Betsy had been disowned by her family’s Meeting when she married John Ross, but the Society of Free Quakers which she joined in 1785 appears to have been very supportive of Betsy and her family through the years, as indicated by numerous entries in the financial records of the Meeting. This assistance begins in 1812 when Clarissa Sidney, her first child by John Claypoole, was widowed and moved into the Claypoole household with five children. Betsy was sixty years old at this time. Clarissa’s sixth child Rachel was born in Betsy’s house on June 16, 1812 and in her own words later in life she “was raised under the care of Betsy.”

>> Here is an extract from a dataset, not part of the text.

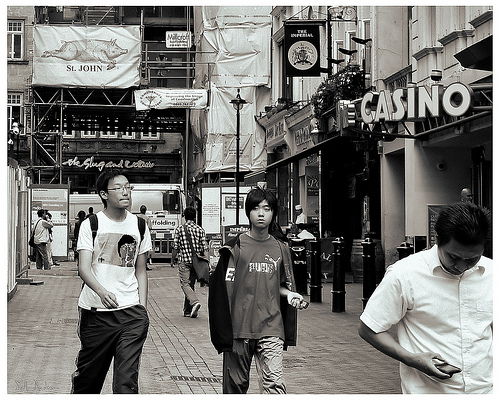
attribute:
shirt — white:
[76, 210, 150, 313]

It is also at about this time that she was burdened with taking care of her
husband John Claypoole who was bedridden as a result of the wounds he received
at the Battle of Germantown when the British were occupying Philadelphia. The
ledger pages of the Society of Free Quakers show that both Betsy and Clarissa
received occasional financial support from the Meeting.
The ledger page beginning with June, 1812, has on it the following entry of September 20: to E. Claypoole for boarding J Claypoole, $72.00. The next entry is a payment to Clarissa Willson (sic) $40.00 without comment. A few lines further down we find an entry for shoes for J. Claypoole, $2.25. Entries “to E. Claypoole for boarding J. Claypoole.” The next entry is on February 9, 1813, for $46.00 to Elizabeth Claypoole for boarding John Claypoole. Further down on the same page is an entry of $23.00 to C Willson (sic). On October 7, 1813, there is an entry of $32.00 to E. Claypoole for boarding J. Claypoole. and $16.00 to C. Willson without other explanation.
On December 28, 1813 Betsy is paid $33.32 for making cushions for the Meeting
House. The next entries regarding the care of J. Claypoole are in 1817, with an
entry on April 10 of $26 to Betsy and $13 to Clarissa, followed by a similar
entry on July 13, and another on October 10 in the amount of $28.50 to Betsy and
$30 to Clarissa. There is one entry in 1818 for Betsy, $26 and Clarissa $13
without explanation. (John Claypoole had died August 3, 1817.)
In 1819 Betsy and Clarissa are paid (twice) for cleaning the meeting house, and in 1820, 1822, 1823, 1824 and 1825 Clarissa receives money for the schooling of her children.
While it is clear that the Meeting felt Betsy and her extended family needed a little financial help, she was not the only recipient of the generosity of the Society of Free Quakers. The records indicate that at least one other person was being given financial support for “boarding.” In many other instances through the years, small gifts were made to individuals who were unnamed except as being “a poor woman.” Also, the costs of burial of the very young were often covered by the Meeting. [The Society of Free Quakers continues today as a philanthropic organization today, into which it converted into after regular Meetings for Worship ended.]
The Pennsylvanian, a daily newspaper in Philadelphia carried an obituary notice
on Tuesday, February 2, 1836 saying that Elizabeth Claypoole passed away in the
afternoon January 30th, age 84. [She was at the home of her daughter Jane Canby
in Philadelphia.] There were eleven other death notices published that day of
gentlemen, ladies and infants including in some instances comment as to the
nature of the illness, or an open invitation to attend the funeral. The paper
published whatever it was given. Nothing noteworthy about Betsy is brought
forward by the person who gave the death notice to the paper.